Consigne:
Réécrivez toutes les lignes de la liste ci-dessous sous forme d'énumération numérotée, en omettant les lignes vides.

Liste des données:
_ _ _ _ _ _ _
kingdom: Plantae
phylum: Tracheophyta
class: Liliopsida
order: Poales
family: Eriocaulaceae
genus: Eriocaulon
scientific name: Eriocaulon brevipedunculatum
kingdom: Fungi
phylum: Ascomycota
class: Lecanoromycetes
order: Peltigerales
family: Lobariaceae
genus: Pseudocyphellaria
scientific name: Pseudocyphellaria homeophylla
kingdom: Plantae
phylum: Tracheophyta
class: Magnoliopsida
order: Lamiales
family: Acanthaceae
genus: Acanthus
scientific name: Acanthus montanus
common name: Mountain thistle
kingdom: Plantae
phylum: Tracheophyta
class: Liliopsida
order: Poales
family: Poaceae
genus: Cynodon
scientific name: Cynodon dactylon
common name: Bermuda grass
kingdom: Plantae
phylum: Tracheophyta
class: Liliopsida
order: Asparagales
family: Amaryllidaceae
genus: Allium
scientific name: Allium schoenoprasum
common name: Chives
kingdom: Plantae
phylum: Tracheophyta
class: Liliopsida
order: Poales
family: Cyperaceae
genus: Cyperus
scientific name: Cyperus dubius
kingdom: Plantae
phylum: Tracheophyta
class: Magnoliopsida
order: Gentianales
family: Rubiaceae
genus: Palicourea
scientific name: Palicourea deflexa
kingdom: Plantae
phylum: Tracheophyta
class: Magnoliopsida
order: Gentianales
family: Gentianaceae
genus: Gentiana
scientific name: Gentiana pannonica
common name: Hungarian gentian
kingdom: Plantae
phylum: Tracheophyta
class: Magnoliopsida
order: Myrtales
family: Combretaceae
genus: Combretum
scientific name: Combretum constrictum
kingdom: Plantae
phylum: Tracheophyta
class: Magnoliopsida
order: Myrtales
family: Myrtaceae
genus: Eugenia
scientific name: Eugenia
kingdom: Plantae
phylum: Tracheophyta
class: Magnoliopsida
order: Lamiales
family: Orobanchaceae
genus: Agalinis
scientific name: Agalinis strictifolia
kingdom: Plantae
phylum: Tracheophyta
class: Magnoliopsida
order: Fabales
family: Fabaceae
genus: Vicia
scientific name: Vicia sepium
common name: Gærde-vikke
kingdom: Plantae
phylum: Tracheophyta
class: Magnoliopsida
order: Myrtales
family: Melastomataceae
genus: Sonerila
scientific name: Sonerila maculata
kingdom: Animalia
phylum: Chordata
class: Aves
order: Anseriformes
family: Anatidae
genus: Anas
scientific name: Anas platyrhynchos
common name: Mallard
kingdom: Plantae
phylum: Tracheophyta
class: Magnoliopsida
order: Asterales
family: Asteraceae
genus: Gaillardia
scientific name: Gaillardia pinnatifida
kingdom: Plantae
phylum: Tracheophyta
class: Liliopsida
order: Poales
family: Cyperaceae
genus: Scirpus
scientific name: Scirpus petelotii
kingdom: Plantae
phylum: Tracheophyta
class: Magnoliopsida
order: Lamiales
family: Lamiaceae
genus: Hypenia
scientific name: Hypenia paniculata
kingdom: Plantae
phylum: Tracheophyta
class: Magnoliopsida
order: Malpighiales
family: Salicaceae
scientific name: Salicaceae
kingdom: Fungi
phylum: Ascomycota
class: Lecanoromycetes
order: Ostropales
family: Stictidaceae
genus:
_ _ _ _ _ _ _
Réponse rédigée:
1. kingdom: Plantae
2. phylum: Tracheophyta
3. class: Liliopsida
4. order: Poales
5. family: Eriocaulaceae
6. genus: Eriocaulon
7. scientific name: Eriocaulon brevipedunculatum
8. kingdom: Fungi
9. phylum: Ascomycota
10. class: Lecanoromycetes
11. order: Peltigerales
12. family: Lobariaceae
13. genus: Pseudocyphellaria
14. scientific name: Pseudocyphellaria homeophylla
15. kingdom: Plantae
16. phylum: Tracheophyta
17. class: Magnoliopsida
18. order: Lamiales
19. family: Acanthaceae
20. genus: Acanthus
21. scientific name: Acanthus montanus
22. common name: Mountain thistle
23. kingdom: Plantae
24. phylum: Tracheophyta
25. class: Liliopsida
26. order: Poales
27. family: Poaceae
28. genus: Cynodon
29. scientific name: Cynodon dactylon
30. common name: Bermuda grass
31. kingdom: Plantae
32. phylum: Tracheophyta
33. class: Liliopsida
34. order: Asparagales
35. family: Amaryllidaceae
36. genus: Allium
37. scientific name: Allium schoenoprasum
38. common name: Chives
39. kingdom: Plantae
40. phylum: Tracheophyta
41. class: Liliopsida
42. order: Poales
43. family: Cyperaceae
44. genus: Cyperus
45. scientific name: Cyperus dubius
46. kingdom: Plantae
47. phylum: Tracheophyta
48. class: Magnoliopsida
49. order: Gentianales
50. family: Rubiaceae
51. genus: Palicourea
52. scientific name: Palicourea deflexa
53. kingdom: Plantae
54. phylum: Tracheophyta
55. class: Magnoliopsida
56. order: Gentianales
57. family: Gentianaceae
58. genus: Gentiana
59. scientific name: Gentiana pannonica
60. common name: Hungarian gentian
61. kingdom: Plantae
62. phylum: Tracheophyta
63. class: Magnoliopsida
64. order: Myrtales
65. family: Combretaceae
66. genus: Combretum
67. scientific name: Combretum constrictum
68. kingdom: Plantae
69. phylum: Tracheophyta
70. class: Magnoliopsida
71. order: Myrtales
72. family: Myrtaceae
73. genus: Eugenia
74. scientific name: Eugenia
75. kingdom: Plantae
76. phylum: Tracheophyta
77. class: Magnoliopsida
78. order: Lamiales
79. family: Orobanchaceae
80. genus: Agalinis
81. scientific name: Agalinis strictifolia
82. kingdom: Plantae
83. phylum: Tracheophyta
84. class: Magnoliopsida
85. order: Fabales
86. family: Fabaceae
87. genus: Vicia
88. scientific name: Vicia sepium
89. common name: Gærde-vikke
90. kingdom: Plantae
91. phylum: Tracheophyta
92. class: Magnoliopsida
93. order: Myrtales
94. family: Melastomataceae
95. genus: Sonerila
96. scientific name: Sonerila maculata
97. kingdom: Animalia
98. phylum: Chordata
99. class: Aves
100. order: Anseriformes
101. family: Anatidae
102. genus: Anas
103. scientific name: Anas platyrhynchos
104. common name: Mallard
105. kingdom: Plantae
106. phylum: Tracheophyta
107. class: Magnoliopsida
108. order: Asterales
109. family: Asteraceae
110. genus: Gaillardia
111. scientific name: Gaillardia pinnatifida
112. kingdom: Plantae
113. phylum: Tracheophyta
114. class: Liliopsida
115. order: Poales
116. family: Cyperaceae
117. genus: Scirpus
118. scientific name: Scirpus petelotii
119. kingdom: Plantae
120. phylum: Tracheophyta
121. class: Magnoliopsida
122. order: Lamiales
123. family: Lamiaceae
124. genus: Hypenia
125. scientific name: Hypenia paniculata
126. kingdom: Plantae
127. phylum: Tracheophyta
128. class: Magnoliopsida
129. order: Malpighiales
130. family: Salicaceae
131. scientific name: Salicaceae
132. kingdom: Fungi
133. phylum: Ascomycota
134. class: Lecanoromycetes
135. order: Ostropales
136. family: Stictidaceae
137. genus:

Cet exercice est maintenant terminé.